This post was kicked off by Simon Little‘s comments on “Bass Guitar Scale Length – Stretching Too Far?” (do check out his blog). Talking about extended scale lengths, then comparing and contrasting upright and electric bass technique, got me thinking about the subject of injuries, stretches, strains and pains.
The bass puts a unique set of demands on the fingers and the tendons that get them where they should be. The combination of big stretches and lots of muscle power to get that string down are especially demanding on the left hand (or fret-hand for lefties!). I remember a conversation some years ago with Norm Stockton on the subject. For a time Norm suffered from tendinitis, you can read about the warm up routine he now uses on his site here – he also mentions more of the story in his artist profile on the International Institute of Bassists.
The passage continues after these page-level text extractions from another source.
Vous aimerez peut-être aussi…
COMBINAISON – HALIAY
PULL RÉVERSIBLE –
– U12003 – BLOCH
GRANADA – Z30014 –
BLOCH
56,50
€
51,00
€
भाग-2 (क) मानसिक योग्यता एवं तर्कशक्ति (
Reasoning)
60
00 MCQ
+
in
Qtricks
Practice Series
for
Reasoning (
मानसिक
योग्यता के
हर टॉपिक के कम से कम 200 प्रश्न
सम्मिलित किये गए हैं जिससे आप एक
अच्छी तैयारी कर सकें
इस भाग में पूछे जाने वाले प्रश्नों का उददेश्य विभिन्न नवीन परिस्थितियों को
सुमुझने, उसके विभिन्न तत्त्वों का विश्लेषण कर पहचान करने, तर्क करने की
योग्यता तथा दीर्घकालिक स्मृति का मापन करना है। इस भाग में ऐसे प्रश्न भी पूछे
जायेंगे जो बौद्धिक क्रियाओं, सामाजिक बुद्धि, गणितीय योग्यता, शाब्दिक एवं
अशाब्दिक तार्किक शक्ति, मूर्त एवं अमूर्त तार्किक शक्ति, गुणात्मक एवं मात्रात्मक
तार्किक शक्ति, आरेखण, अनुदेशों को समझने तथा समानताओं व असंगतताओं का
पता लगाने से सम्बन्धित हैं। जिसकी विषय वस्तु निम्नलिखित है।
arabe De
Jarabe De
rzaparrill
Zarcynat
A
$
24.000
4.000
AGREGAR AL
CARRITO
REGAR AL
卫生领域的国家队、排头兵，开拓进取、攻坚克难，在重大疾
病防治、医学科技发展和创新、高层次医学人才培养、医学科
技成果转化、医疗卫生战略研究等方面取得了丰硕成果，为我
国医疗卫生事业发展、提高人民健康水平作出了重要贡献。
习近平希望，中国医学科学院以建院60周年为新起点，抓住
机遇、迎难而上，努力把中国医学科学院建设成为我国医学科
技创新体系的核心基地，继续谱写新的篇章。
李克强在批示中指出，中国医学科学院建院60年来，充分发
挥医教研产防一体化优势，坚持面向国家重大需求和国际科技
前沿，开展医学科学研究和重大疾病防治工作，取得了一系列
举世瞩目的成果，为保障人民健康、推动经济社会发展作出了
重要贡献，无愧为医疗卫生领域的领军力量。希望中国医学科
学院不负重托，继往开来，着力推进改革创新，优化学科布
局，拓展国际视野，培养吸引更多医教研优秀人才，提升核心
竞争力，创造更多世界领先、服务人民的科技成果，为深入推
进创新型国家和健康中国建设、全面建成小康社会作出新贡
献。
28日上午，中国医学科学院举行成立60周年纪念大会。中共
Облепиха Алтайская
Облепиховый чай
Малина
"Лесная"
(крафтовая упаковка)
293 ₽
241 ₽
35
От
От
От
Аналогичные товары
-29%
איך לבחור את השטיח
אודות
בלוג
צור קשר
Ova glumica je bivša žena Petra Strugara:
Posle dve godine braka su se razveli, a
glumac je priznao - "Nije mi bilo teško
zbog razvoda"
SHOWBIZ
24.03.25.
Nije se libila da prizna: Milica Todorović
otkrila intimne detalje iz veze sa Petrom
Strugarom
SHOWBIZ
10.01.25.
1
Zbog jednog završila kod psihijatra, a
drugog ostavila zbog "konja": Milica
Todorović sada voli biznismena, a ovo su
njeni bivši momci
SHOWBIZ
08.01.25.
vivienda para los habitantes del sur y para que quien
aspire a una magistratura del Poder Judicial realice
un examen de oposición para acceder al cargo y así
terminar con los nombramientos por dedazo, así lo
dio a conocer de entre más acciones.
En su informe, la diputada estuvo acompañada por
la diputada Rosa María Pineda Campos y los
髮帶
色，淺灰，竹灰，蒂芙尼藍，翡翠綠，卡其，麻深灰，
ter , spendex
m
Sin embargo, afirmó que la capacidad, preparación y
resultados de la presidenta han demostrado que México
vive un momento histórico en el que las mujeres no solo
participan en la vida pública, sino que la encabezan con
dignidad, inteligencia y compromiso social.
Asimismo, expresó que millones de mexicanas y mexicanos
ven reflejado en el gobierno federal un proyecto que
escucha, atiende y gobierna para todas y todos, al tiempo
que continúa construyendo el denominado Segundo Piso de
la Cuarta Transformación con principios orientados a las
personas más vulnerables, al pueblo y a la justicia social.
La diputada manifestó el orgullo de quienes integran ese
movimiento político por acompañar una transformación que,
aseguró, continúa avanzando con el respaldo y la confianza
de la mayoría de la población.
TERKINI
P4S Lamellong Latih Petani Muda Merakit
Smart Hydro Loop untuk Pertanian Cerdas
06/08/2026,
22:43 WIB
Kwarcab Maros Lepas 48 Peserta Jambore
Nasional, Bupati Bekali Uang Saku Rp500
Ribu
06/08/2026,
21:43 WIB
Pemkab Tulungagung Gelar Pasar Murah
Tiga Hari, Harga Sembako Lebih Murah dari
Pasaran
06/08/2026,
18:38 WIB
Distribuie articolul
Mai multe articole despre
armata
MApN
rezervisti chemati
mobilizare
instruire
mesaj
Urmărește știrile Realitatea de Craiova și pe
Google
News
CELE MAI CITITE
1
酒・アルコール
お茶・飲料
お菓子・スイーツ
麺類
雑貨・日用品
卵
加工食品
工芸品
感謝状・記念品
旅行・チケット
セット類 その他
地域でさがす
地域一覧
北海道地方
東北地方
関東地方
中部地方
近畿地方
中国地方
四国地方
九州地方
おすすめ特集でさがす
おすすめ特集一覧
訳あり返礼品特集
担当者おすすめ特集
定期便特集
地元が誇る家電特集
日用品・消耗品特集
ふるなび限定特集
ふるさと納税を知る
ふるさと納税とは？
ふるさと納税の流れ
A good warm up routine is essential to get the muscles and ligaments ready for action. The next thing is to stay loose, don’t over tense muscles or exert too much pressure. I’d list this as a top reason for not practicing without your bass plugged in (there are others). If you are getting tense, stop, rest and have a stretch or shake. Lastly, avoid over stretching. Think about how you are fingering your playing, and take a leaf out of the double bassist’s book (they are much more conscious about these things). If you watch Rocco Prestia in action, you’ll see he changes left hand position a lot when he is playing in the lower positions. That’s the painful area where the gap between the frets is that much bigger. A good place to use the first and fourth fingers (index and little finger) to do octaves, rather than 1 and 3.